Reacting to the decision, Senate Minority Leader James Orengo predicted challenging times ahead.
“CJ Maraga’s advice to the President to dissolve Parliament is momentous. Probably the most significant and historic from a constitutional standpoint.
How we apply foundational principles and values of the rule of law and constitutionalism is now the big test.”
Majority Whip Irungu Kang’ata, however, faulted the CJ for “wrongly punishing” the Senate, saying it had complied with the gender rule.
According to Kang’ata, the CJ should have given senators an opportunity to make their case on the matter.
“Maraga’s advice to the President on dissolving Parliament may illustrate courage and independence, to some.
However, it may foster unhealthy relationships amongst all arms of government and ruin legacies,” he warned.
He added: “CJ should have afforded Parliament an opportunity to be heard, before him, prior to issuing the advisory.
We would have brought to his attention a Bill that’s before Senate’s Justice Committee on the matter.
Also, Senate has adhered to two-third gender rule.
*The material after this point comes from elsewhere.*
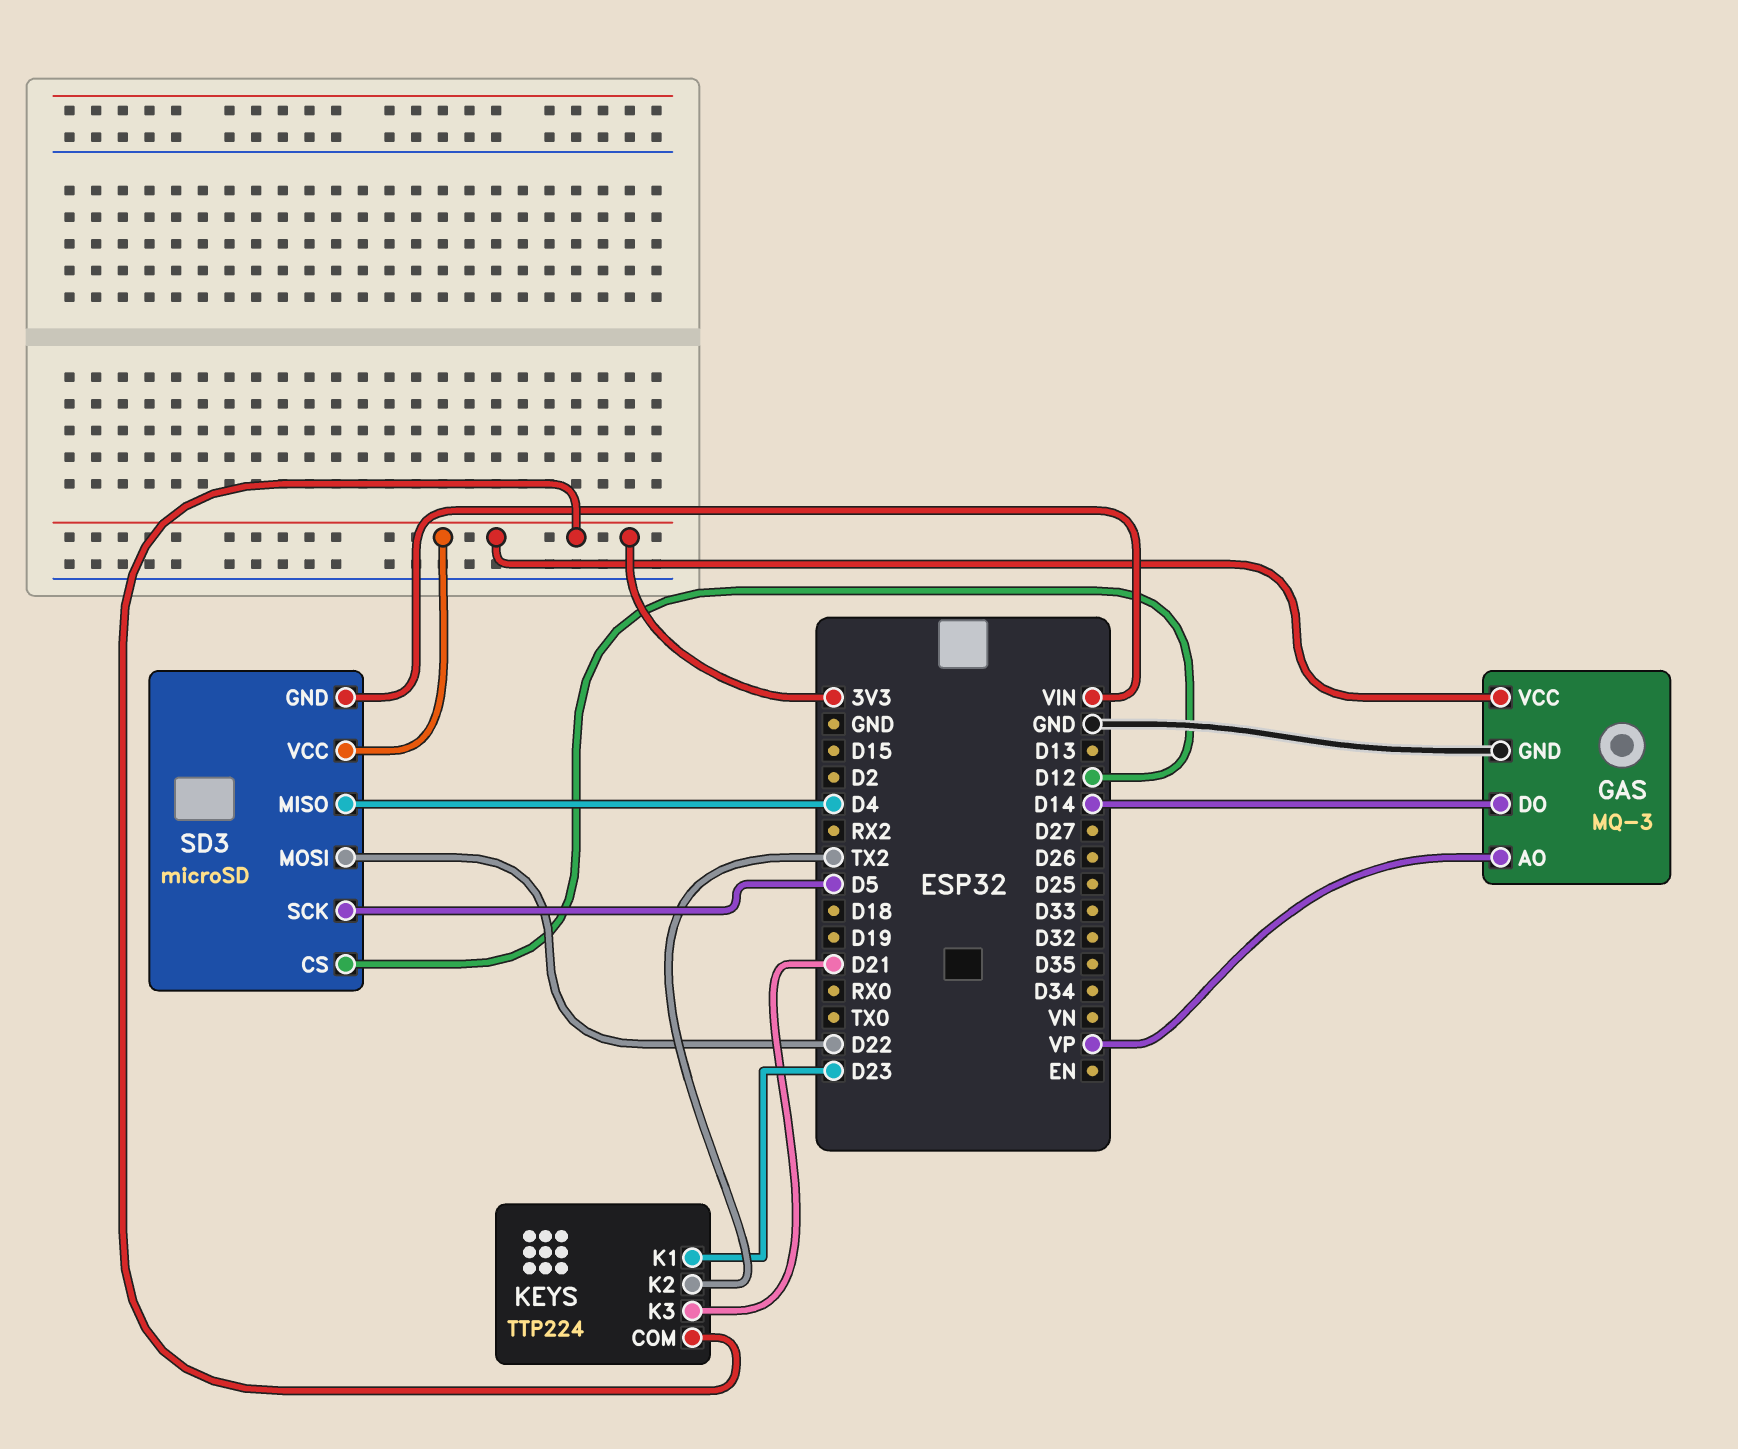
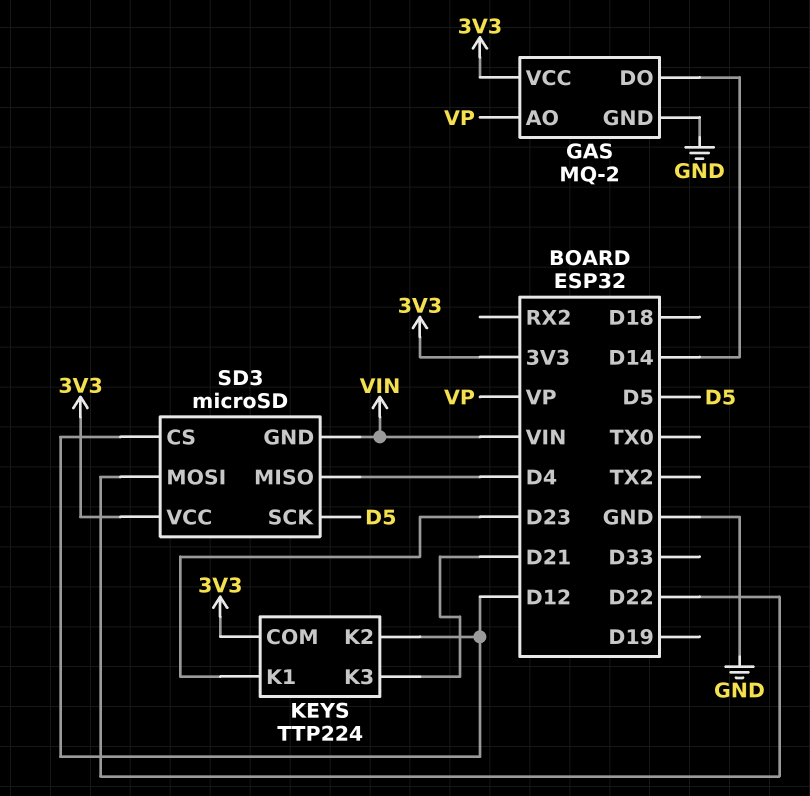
GAS: MQ-3 -> MQ-2
KEYS pin K2: TX2 -> D12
Hence, why punish Senate?
Since the Constitution has no time-frame, the President would still have complied with the advisory if he dissolves Parliament in June 2022.”
Elgeyo Marakwet Senator Kipchumba Murkomen hinted at possible court action to challenge Maraga’s decision, even as other commentators pointed out that it would be challenging for a lower judge to overturn the decision of a CJ who is also the President of the Supreme Court.
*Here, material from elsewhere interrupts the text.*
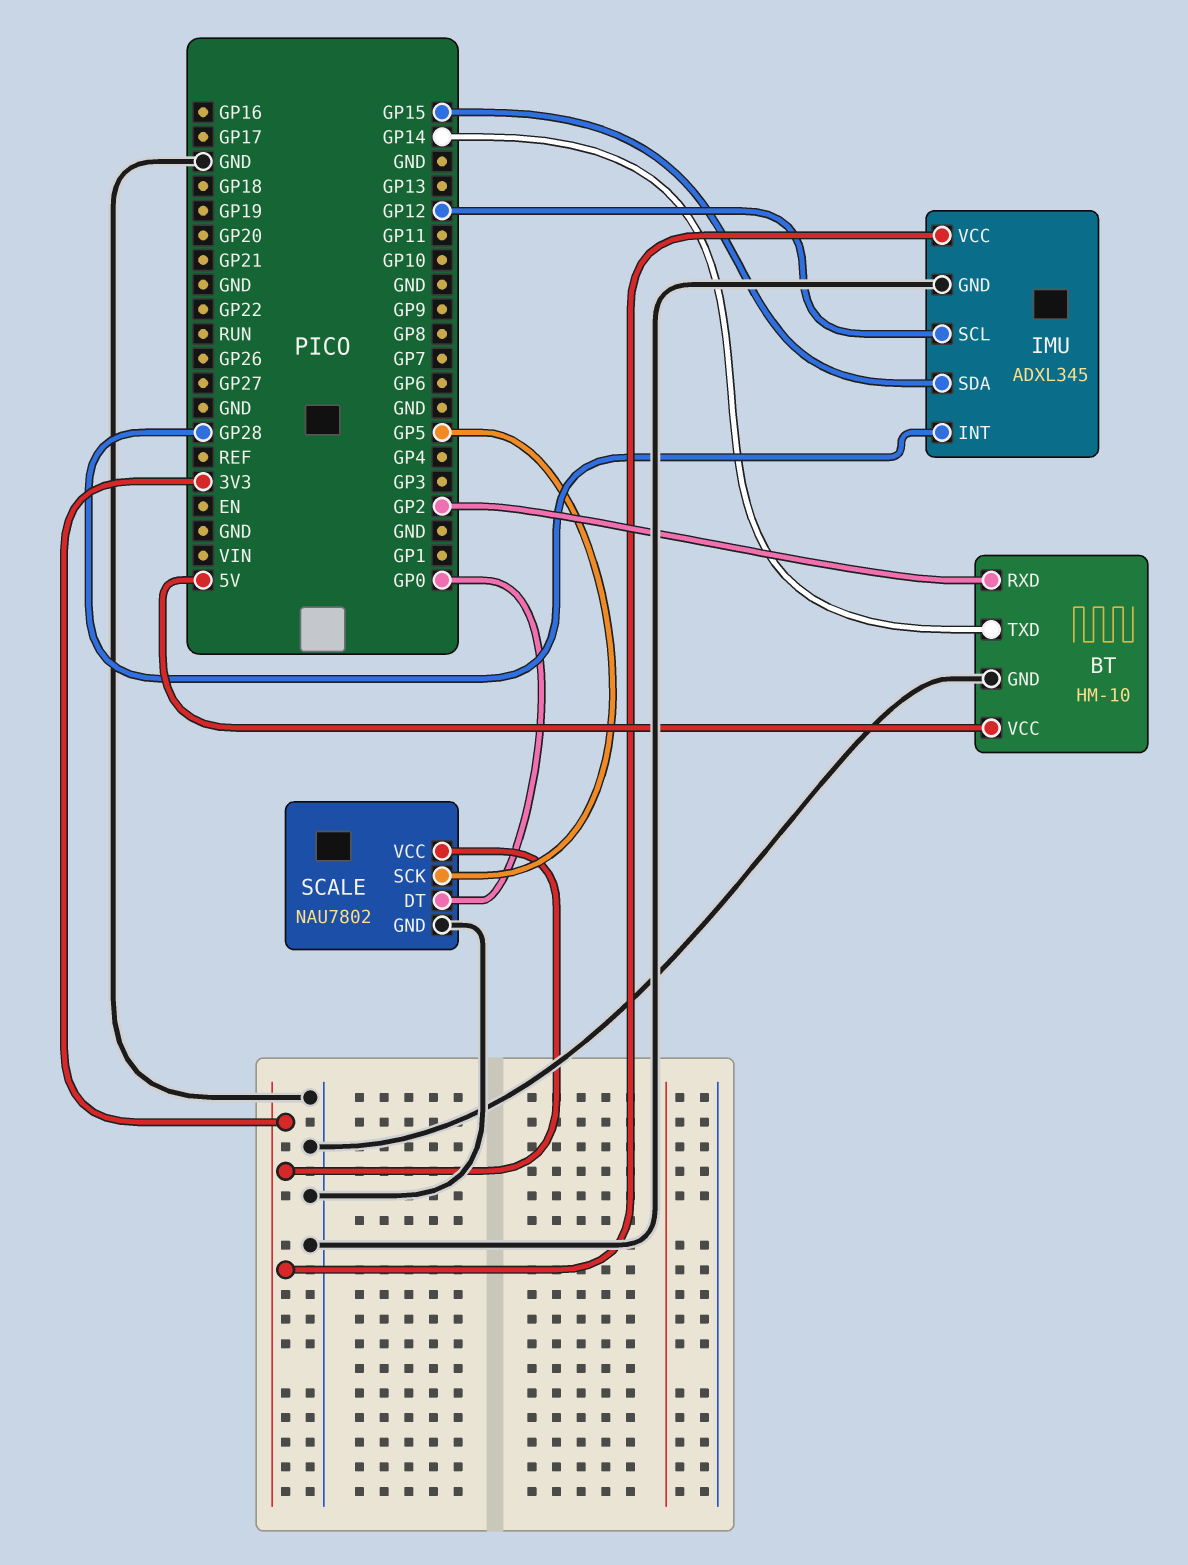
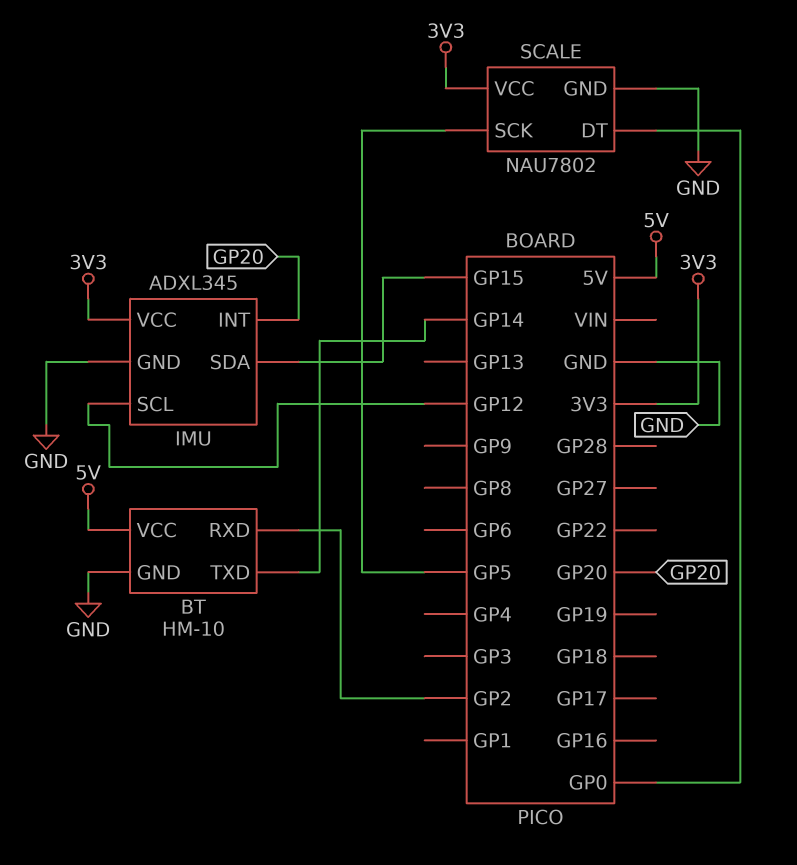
IMU pin INT: GP28 -> GP20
“Nothing stops a citizen from going to the High Court to challenge the advice of the CJ. But as it stands the President has no choice even though he is not time bound,” said Murkomen.
Makueni Senator Mutula Kilonzo Jnr, however, described Maraga’s decision as unprocedural.
“The message by the CJ for dissolution is premature. Article 216(6) requires an order to be issued before the clause(7) is invoked.
Senator Farhiya and & yours truly have a constitutional amendment Bill on two thirds gender rule at second reading. The President should RTS (Return To Sender) the advisory.”
Last month, National Assembly Speaker Justin Muturi warned MPs that they might go for early elections should Maraga advise the President to dissolve Parliament for failing to enact the gender legislation.
Muturi said the possibility of the CJ advising the President to dissolve Parliament was “real and near”.
“We have as Parliament done what is humanly possible to implement the rule without success,” Muturi told members of House leadership attending a workshop at a city hotel.